> _About this exercise_:
Copy each line that includes the string "none" from the material into your answer.

> _Data for review_:

┄┄┄┄┄┄┄┄┄┄

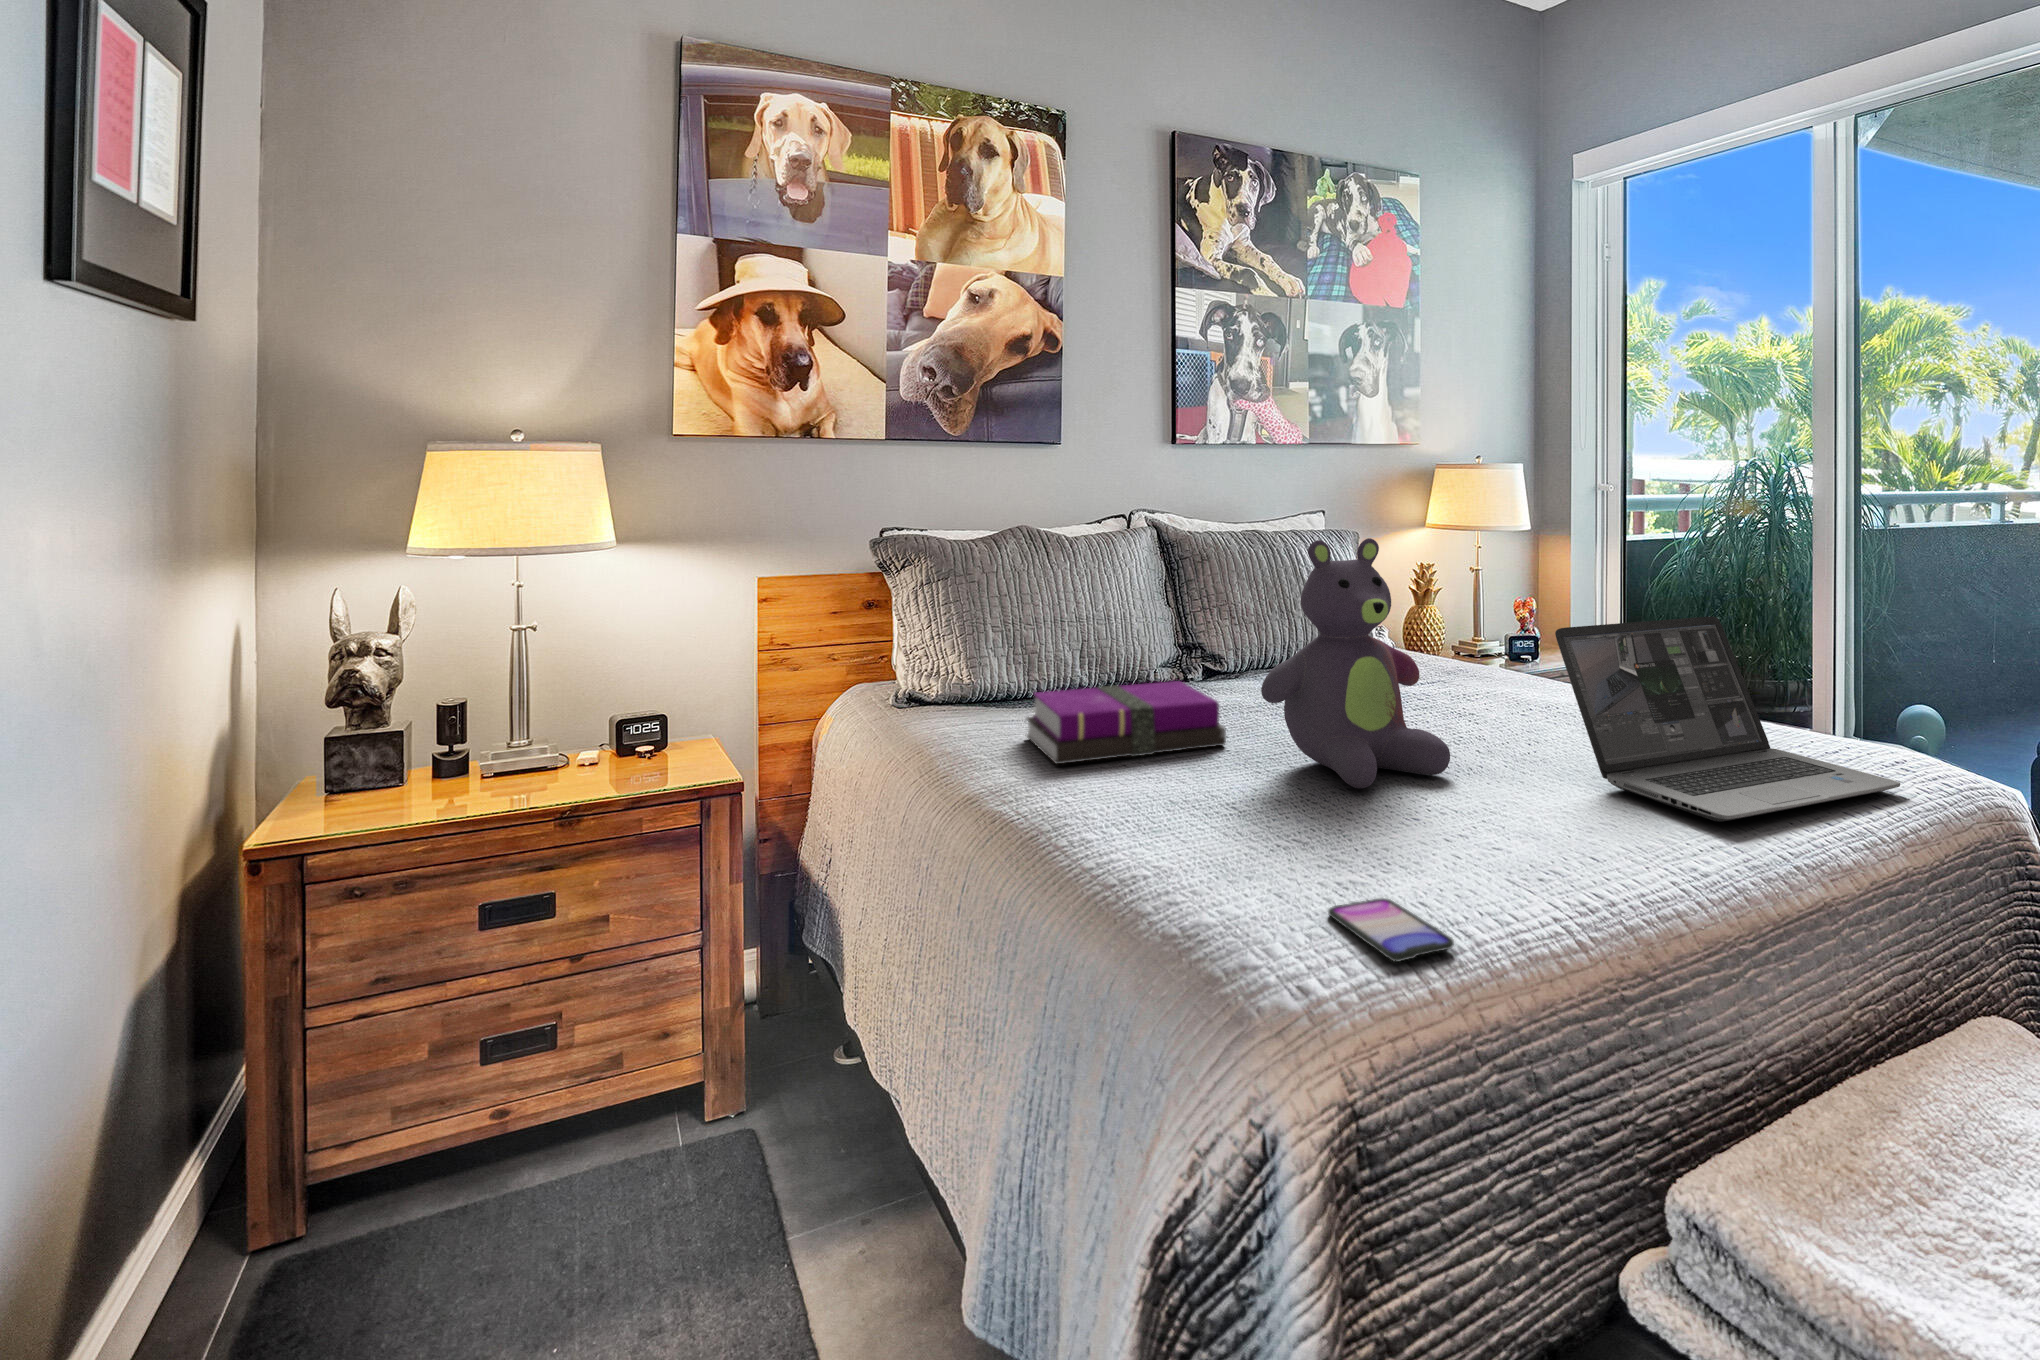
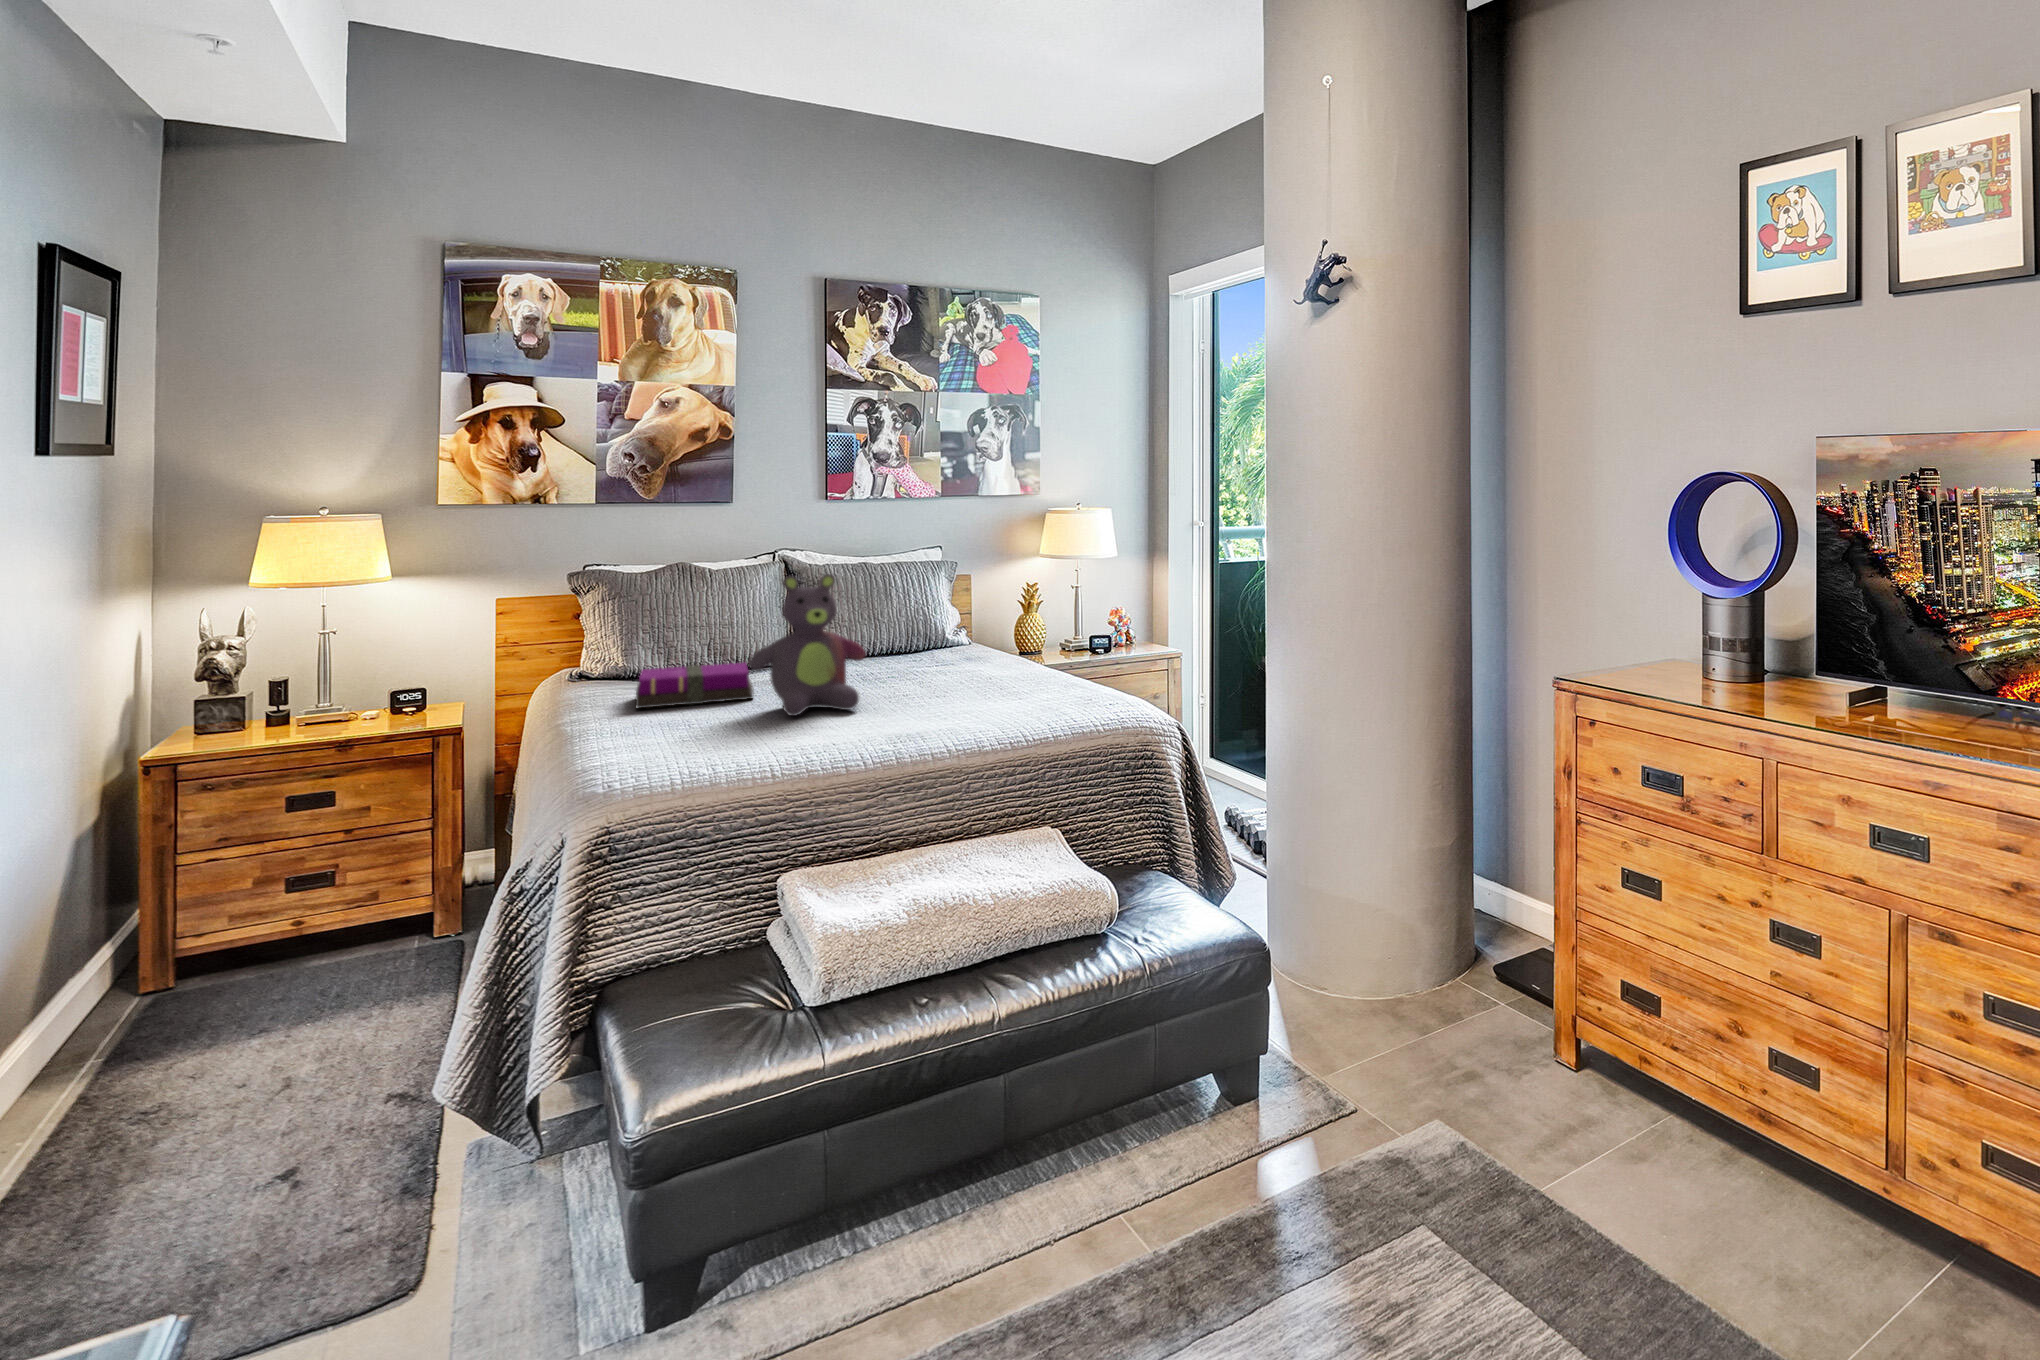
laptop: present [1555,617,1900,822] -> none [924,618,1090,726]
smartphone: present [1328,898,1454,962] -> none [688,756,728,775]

┄┄┄┄┄┄┄┄┄┄

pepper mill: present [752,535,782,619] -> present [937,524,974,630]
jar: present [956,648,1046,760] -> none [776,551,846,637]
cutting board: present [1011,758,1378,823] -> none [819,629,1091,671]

┄┄┄┄┄┄┄┄┄┄

> _Exercise result_:
laptop: present [1555,617,1900,822] -> none [924,618,1090,726]
smartphone: present [1328,898,1454,962] -> none [688,756,728,775]
jar: present [956,648,1046,760] -> none [776,551,846,637]
cutting board: present [1011,758,1378,823] -> none [819,629,1091,671]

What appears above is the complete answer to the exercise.